Ma quali sono, in dettaglio, i vantaggi di questo strumento di controllo? I composti volatili sono molecole che i nostri recettori sensoriali identificano, e di cui è possibile decodificare la presenza attraverso precisi parametri chimici.
In questo modo, si determina il profilo degli aromi contenuti nell’extravergine, certificandone così l’autenticità e la genuinità.
L’analisi dei composti volatili potrebbe quindi diventare la prova del nove dell’analisi sensoriale, la Var a supporto della classificazione degli oli d’oliva.

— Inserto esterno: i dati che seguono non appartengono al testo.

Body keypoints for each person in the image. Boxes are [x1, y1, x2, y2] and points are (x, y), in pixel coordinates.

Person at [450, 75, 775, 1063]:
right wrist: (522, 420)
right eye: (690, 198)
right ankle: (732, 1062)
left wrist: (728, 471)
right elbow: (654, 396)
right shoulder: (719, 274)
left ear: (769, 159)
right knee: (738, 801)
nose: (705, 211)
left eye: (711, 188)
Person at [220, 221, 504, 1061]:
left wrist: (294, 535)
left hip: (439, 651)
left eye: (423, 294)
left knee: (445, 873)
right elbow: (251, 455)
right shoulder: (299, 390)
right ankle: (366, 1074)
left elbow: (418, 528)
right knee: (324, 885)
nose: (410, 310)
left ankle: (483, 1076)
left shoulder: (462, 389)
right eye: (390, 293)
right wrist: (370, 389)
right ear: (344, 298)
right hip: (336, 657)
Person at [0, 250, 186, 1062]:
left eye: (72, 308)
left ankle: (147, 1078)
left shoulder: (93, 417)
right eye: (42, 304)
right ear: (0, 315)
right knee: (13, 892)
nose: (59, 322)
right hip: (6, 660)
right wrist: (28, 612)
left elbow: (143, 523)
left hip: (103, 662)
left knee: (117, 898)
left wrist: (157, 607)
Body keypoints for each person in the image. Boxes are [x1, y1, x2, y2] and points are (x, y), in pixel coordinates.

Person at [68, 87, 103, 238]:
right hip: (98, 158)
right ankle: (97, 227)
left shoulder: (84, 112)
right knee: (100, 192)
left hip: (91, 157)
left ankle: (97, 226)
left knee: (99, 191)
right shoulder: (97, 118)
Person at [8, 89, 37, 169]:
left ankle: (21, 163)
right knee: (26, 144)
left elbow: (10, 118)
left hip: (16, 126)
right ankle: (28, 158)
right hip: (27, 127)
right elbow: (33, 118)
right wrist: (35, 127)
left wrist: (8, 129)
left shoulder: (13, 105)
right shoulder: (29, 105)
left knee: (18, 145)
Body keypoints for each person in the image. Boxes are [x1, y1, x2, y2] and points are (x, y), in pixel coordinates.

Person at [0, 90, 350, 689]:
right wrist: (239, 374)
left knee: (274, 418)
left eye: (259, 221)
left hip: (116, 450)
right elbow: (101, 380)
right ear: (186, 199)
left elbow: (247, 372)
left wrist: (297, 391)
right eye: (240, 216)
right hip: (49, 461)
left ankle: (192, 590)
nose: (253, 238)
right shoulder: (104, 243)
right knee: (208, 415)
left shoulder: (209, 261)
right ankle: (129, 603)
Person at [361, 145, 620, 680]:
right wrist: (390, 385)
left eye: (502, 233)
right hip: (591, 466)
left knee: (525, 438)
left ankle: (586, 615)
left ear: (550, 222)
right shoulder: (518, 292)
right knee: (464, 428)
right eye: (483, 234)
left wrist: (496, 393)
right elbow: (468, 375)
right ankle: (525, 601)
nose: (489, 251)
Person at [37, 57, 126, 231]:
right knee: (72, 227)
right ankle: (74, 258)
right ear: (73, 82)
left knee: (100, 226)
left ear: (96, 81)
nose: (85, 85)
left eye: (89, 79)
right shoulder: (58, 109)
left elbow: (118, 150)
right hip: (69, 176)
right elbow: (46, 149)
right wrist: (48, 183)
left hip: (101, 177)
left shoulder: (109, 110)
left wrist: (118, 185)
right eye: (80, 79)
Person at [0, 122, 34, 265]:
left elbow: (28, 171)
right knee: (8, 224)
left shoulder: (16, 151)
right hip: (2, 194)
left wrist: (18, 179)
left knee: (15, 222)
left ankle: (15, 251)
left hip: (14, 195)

«Lo strumento si è dimostrato utilissimo – conferma la presidente degli imprenditori – perché riesce a determinare centinaia di molecole responsabili del profilo sensoriale degli oli. Il panel test resta essenziale, ma con questo alleato in più, risulterebbe ancora più forte ed efficace nel controllo di qualità sugli extra vergine.»
La ricerca, però, ha riservato sorprese altrettanto interessanti. «Con questo sistema – spiega Anna Cane – è possibile identificare con precisione i componenti alla base dei bouquet, ovvero i sentori, dell’extra vergine. Ciò sarebbe di grande aiuto per le aziende e, soprattutto per i masterblender, gli esperti nell’accostamento di oli da cultivar diverse per origine e provenienza, che, insieme, danno vita a prodotti unici.»
 
In pratica, l’analisi dei composti volatili aprirebbe la strada ad una vera a propria profilazione dell’olio d’oliva. Inoltre, la ricerca sui composti volatili permette di avere maggiori informazioni sulla cosiddetta «shelf-life» degli oli, ovvero la loro capacità di mantenere le caratteristiche sensoriali nel tempo. Insomma, la ricerca sui metodi di analisi degli oli d’oliva ha dischiuso nuove opportunità di studio.
«Il nostro settore deve puntare sull’innovazione – sottolinea Anna Cane – Per ASSITOL, non ci si può fermare qui ed è necessario proseguire, individuando le migliori condizioni applicative per rendere i composti volatili un sistema ufficiale.»
In tal senso, osserva la presidente del Gruppo olio d’oliva dell’Associazione, «appare necessaria la collaborazione con tutta la filiera dell’olio d’oliva e con il mondo accademico. Senza il contributo di tutti, non avremmo raggiunto risultati così importanti.»